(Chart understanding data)
***
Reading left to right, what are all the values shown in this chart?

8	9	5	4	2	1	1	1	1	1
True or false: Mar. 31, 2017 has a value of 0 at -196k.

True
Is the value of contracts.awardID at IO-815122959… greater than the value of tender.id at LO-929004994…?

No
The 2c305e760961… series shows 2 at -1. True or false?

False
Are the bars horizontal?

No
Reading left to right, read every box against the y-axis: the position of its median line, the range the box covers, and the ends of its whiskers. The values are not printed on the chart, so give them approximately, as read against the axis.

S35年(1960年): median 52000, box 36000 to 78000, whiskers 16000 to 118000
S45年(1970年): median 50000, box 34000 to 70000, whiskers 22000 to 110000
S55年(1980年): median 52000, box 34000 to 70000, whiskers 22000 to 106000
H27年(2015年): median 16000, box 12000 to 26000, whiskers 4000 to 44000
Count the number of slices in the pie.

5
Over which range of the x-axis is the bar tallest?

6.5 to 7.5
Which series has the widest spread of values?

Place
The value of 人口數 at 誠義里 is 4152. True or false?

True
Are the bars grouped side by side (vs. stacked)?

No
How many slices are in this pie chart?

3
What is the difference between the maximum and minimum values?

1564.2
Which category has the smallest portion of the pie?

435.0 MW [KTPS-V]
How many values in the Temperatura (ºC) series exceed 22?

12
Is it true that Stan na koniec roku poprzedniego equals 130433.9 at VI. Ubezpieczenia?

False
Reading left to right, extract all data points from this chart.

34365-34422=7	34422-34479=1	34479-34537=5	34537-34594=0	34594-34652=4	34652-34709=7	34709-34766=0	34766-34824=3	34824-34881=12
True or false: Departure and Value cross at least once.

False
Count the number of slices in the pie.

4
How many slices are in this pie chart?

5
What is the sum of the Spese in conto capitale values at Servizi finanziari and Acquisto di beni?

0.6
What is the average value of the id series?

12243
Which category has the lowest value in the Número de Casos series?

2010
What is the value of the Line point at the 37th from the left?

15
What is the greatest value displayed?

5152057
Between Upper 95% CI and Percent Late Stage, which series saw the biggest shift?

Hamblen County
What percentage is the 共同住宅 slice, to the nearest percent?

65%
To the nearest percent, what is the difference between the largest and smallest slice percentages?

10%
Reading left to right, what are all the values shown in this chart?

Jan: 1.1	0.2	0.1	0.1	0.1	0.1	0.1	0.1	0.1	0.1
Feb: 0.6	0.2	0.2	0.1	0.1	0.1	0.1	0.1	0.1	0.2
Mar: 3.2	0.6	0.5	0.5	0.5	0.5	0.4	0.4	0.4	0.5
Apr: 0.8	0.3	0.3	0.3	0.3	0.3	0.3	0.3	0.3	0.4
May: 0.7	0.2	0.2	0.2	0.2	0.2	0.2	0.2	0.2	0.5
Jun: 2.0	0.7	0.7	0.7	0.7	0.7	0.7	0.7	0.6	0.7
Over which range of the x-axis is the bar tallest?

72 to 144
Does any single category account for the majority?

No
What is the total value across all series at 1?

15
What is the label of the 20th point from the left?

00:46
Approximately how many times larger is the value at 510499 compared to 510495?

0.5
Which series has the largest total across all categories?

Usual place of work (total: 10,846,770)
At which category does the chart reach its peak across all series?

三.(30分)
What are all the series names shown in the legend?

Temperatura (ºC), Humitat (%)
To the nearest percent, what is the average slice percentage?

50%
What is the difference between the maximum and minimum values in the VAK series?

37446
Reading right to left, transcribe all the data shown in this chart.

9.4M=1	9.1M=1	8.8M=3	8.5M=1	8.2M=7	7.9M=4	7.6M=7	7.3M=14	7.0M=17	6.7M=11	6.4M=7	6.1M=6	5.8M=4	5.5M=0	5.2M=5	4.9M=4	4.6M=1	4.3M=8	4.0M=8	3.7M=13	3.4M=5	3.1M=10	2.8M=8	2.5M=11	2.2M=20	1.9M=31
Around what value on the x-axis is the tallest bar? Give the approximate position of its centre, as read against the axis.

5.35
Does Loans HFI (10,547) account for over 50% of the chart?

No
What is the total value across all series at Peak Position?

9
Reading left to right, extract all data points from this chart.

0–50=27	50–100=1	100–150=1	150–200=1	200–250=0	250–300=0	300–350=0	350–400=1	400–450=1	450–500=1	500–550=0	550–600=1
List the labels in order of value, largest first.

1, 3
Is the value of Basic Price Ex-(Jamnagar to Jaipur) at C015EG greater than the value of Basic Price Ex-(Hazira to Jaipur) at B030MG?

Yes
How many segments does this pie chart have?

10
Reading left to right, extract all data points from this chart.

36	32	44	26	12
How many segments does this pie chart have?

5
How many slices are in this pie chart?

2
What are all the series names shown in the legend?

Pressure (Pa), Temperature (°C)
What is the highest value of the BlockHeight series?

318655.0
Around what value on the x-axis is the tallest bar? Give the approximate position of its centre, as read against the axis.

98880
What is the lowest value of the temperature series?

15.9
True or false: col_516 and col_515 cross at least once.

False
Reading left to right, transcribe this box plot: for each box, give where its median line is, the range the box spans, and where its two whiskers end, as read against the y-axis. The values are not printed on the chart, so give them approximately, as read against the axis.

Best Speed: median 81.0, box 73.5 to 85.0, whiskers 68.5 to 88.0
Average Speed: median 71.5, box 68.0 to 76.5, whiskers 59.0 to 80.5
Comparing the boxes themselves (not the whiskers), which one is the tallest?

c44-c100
***
Duplicate every entry above line for line, without changing anything.

Reading left to right, what are all the values shown in this chart?

8	9	5	4	2	1	1	1	1	1
True or false: Mar. 31, 2017 has a value of 0 at -196k.

True
Is the value of contracts.awardID at IO-815122959… greater than the value of tender.id at LO-929004994…?

No
The 2c305e760961… series shows 2 at -1. True or false?

False
Are the bars horizontal?

No
Reading left to right, read every box against the y-axis: the position of its median line, the range the box covers, and the ends of its whiskers. The values are not printed on the chart, so give them approximately, as read against the axis.

S35年(1960年): median 52000, box 36000 to 78000, whiskers 16000 to 118000
S45年(1970年): median 50000, box 34000 to 70000, whiskers 22000 to 110000
S55年(1980年): median 52000, box 34000 to 70000, whiskers 22000 to 106000
H27年(2015年): median 16000, box 12000 to 26000, whiskers 4000 to 44000
Count the number of slices in the pie.

5
Over which range of the x-axis is the bar tallest?

6.5 to 7.5
Which series has the widest spread of values?

Place
The value of 人口數 at 誠義里 is 4152. True or false?

True
Are the bars grouped side by side (vs. stacked)?

No
How many slices are in this pie chart?

3
What is the difference between the maximum and minimum values?

1564.2
Which category has the smallest portion of the pie?

435.0 MW [KTPS-V]
How many values in the Temperatura (ºC) series exceed 22?

12
Is it true that Stan na koniec roku poprzedniego equals 130433.9 at VI. Ubezpieczenia?

False
Reading left to right, extract all data points from this chart.

34365-34422=7	34422-34479=1	34479-34537=5	34537-34594=0	34594-34652=4	34652-34709=7	34709-34766=0	34766-34824=3	34824-34881=12
True or false: Departure and Value cross at least once.

False
Count the number of slices in the pie.

4
How many slices are in this pie chart?

5
What is the sum of the Spese in conto capitale values at Servizi finanziari and Acquisto di beni?

0.6
What is the average value of the id series?

12243
Which category has the lowest value in the Número de Casos series?

2010
What is the value of the Line point at the 37th from the left?

15
What is the greatest value displayed?

5152057
Between Upper 95% CI and Percent Late Stage, which series saw the biggest shift?

Hamblen County
What percentage is the 共同住宅 slice, to the nearest percent?

65%
To the nearest percent, what is the difference between the largest and smallest slice percentages?

10%
Reading left to right, what are all the values shown in this chart?

Jan: 1.1	0.2	0.1	0.1	0.1	0.1	0.1	0.1	0.1	0.1
Feb: 0.6	0.2	0.2	0.1	0.1	0.1	0.1	0.1	0.1	0.2
Mar: 3.2	0.6	0.5	0.5	0.5	0.5	0.4	0.4	0.4	0.5
Apr: 0.8	0.3	0.3	0.3	0.3	0.3	0.3	0.3	0.3	0.4
May: 0.7	0.2	0.2	0.2	0.2	0.2	0.2	0.2	0.2	0.5
Jun: 2.0	0.7	0.7	0.7	0.7	0.7	0.7	0.7	0.6	0.7
Over which range of the x-axis is the bar tallest?

72 to 144
Does any single category account for the majority?

No
What is the total value across all series at 1?

15
What is the label of the 20th point from the left?

00:46
Approximately how many times larger is the value at 510499 compared to 510495?

0.5
Which series has the largest total across all categories?

Usual place of work (total: 10,846,770)
At which category does the chart reach its peak across all series?

三.(30分)
What are all the series names shown in the legend?

Temperatura (ºC), Humitat (%)
To the nearest percent, what is the average slice percentage?

50%
What is the difference between the maximum and minimum values in the VAK series?

37446
Reading right to left, transcribe all the data shown in this chart.

9.4M=1	9.1M=1	8.8M=3	8.5M=1	8.2M=7	7.9M=4	7.6M=7	7.3M=14	7.0M=17	6.7M=11	6.4M=7	6.1M=6	5.8M=4	5.5M=0	5.2M=5	4.9M=4	4.6M=1	4.3M=8	4.0M=8	3.7M=13	3.4M=5	3.1M=10	2.8M=8	2.5M=11	2.2M=20	1.9M=31
Around what value on the x-axis is the tallest bar? Give the approximate position of its centre, as read against the axis.

5.35
Does Loans HFI (10,547) account for over 50% of the chart?

No
What is the total value across all series at Peak Position?

9
Reading left to right, extract all data points from this chart.

0–50=27	50–100=1	100–150=1	150–200=1	200–250=0	250–300=0	300–350=0	350–400=1	400–450=1	450–500=1	500–550=0	550–600=1
List the labels in order of value, largest first.

1, 3
Is the value of Basic Price Ex-(Jamnagar to Jaipur) at C015EG greater than the value of Basic Price Ex-(Hazira to Jaipur) at B030MG?

Yes
How many segments does this pie chart have?

10
Reading left to right, extract all data points from this chart.

36	32	44	26	12
How many segments does this pie chart have?

5
How many slices are in this pie chart?

2
What are all the series names shown in the legend?

Pressure (Pa), Temperature (°C)
What is the highest value of the BlockHeight series?

318655.0
Around what value on the x-axis is the tallest bar? Give the approximate position of its centre, as read against the axis.

98880
What is the lowest value of the temperature series?

15.9
True or false: col_516 and col_515 cross at least once.

False
Reading left to right, transcribe this box plot: for each box, give where its median line is, the range the box spans, and where its two whiskers end, as read against the y-axis. The values are not printed on the chart, so give them approximately, as read against the axis.

Best Speed: median 81.0, box 73.5 to 85.0, whiskers 68.5 to 88.0
Average Speed: median 71.5, box 68.0 to 76.5, whiskers 59.0 to 80.5
Comparing the boxes themselves (not the whiskers), which one is the tallest?

c44-c100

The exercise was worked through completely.